R Markdown

ERB: The Joker vs Pennywise. Who (actually) Won?! The beloved YouTube channel ERB (Epic Rap Battles of History) ran by our favourite artists/content creators Nice Peter and EpicLLOYD are hugely famous with over 14.8 Million subscribers.

Whether we’re listening to their newest release or revisiting some of our favourite tracks, at the end of every video we are given the option to cast our vote for which contestant we think won in their colourful exchange of verses in the comment section of the video.

As somebody who can find themselves being absorbed in not only the YouTube videos, but the comment section too. I’ve always wanted to see if I could capture the ‘public’ sentiments about who won some of my favourite rap battles.

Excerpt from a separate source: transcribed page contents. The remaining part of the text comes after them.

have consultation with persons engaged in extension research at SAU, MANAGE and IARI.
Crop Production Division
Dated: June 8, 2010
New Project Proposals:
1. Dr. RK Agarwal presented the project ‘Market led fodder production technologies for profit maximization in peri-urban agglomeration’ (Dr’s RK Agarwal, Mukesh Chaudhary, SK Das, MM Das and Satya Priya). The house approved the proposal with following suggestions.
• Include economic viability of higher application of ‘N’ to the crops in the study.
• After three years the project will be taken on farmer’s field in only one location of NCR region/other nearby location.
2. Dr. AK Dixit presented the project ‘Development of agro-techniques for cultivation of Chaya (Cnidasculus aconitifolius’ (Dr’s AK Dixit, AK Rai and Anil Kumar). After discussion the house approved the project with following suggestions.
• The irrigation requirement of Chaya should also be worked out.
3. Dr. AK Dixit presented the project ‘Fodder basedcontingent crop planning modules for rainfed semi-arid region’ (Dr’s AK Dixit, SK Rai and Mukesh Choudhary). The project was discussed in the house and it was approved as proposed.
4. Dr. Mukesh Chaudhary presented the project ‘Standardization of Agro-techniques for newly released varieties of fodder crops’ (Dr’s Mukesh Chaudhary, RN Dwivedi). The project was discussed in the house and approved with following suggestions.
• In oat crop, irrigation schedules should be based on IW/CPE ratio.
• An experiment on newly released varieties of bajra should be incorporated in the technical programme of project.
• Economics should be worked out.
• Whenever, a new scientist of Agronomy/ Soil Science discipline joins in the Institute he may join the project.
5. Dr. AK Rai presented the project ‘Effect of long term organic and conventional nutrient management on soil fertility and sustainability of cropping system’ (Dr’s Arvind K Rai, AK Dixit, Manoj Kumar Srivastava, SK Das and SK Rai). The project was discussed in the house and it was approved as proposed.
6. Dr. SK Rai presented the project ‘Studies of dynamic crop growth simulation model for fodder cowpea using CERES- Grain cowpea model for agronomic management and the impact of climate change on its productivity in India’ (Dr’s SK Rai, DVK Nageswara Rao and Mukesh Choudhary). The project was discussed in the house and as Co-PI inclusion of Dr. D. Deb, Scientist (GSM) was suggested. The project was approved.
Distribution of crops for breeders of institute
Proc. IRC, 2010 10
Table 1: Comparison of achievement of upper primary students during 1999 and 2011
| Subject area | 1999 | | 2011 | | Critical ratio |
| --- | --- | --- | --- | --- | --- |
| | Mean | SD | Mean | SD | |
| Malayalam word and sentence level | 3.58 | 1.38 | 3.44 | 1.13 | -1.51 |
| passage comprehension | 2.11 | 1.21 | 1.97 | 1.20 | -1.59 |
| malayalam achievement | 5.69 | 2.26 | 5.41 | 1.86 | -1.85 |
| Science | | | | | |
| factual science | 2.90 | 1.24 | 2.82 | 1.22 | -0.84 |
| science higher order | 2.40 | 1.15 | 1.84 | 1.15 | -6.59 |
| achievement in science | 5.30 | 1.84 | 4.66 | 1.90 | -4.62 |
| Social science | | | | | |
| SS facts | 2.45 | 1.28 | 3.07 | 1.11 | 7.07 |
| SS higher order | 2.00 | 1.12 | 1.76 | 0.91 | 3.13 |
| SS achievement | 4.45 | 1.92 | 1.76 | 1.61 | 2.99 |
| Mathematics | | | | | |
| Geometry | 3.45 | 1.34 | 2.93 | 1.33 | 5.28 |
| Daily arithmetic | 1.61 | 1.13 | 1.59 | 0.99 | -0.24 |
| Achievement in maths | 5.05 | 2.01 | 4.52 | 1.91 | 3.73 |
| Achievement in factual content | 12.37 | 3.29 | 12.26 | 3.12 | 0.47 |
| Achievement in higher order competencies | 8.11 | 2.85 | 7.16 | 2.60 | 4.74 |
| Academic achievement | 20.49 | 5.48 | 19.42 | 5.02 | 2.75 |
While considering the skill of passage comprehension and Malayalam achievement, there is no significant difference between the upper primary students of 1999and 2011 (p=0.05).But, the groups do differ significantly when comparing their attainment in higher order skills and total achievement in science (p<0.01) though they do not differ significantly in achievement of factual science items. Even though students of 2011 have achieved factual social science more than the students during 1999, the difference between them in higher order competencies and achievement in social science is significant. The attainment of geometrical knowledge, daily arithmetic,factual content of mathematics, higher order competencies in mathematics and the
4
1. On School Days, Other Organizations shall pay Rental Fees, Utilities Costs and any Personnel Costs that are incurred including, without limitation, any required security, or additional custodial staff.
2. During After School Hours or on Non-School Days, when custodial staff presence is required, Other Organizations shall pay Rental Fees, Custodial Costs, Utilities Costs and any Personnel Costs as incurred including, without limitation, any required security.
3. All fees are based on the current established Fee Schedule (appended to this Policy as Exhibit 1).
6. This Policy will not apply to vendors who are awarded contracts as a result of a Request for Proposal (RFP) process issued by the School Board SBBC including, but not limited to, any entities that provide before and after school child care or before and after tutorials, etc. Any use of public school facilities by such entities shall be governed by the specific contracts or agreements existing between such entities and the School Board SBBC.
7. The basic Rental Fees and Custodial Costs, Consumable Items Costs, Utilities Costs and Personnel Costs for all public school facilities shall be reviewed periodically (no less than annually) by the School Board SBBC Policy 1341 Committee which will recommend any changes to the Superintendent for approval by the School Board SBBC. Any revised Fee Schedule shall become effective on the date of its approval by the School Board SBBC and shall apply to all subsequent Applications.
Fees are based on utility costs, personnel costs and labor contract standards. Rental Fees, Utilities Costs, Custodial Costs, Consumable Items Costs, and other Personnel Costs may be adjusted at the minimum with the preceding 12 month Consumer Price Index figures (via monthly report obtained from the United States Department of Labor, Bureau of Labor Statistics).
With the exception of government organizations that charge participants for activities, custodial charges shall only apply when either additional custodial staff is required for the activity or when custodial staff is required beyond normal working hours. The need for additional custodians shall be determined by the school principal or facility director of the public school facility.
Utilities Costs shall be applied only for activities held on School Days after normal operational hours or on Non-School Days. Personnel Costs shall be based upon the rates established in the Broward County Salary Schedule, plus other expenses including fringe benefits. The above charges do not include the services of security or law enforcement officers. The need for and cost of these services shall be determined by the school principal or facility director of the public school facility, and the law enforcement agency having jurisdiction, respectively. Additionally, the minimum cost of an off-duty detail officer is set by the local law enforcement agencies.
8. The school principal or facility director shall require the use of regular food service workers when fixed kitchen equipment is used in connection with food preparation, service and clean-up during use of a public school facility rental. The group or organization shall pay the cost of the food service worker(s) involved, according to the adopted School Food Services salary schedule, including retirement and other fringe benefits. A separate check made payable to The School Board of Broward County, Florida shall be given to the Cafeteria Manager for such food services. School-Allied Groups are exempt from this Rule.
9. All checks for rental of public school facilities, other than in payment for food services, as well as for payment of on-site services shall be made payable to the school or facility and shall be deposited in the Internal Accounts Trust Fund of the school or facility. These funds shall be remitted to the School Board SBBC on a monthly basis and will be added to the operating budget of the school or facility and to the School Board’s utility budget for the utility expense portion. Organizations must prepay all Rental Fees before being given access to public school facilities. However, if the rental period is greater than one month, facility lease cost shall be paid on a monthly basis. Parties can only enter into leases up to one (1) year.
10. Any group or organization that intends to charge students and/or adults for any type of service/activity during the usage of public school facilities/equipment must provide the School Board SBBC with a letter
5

In this document, I present a brief outline of who YOU (or at least, the YouTube public) declared the winner of one of my favourite duels of disparagement. The Joker vs Pennywise

##                                                comments
## 1195  The lines in this were the most hardcore savag...
## 1196                                             Joker.
## 1197                                              Joker
## 1198                                          Ask robin
## 1199                                          pennywise

First off, there are over 93,000 comments on this video. I have ~1,200. So Ultimately this mini-investigation is hamstrung by only considering a slither of the total comments.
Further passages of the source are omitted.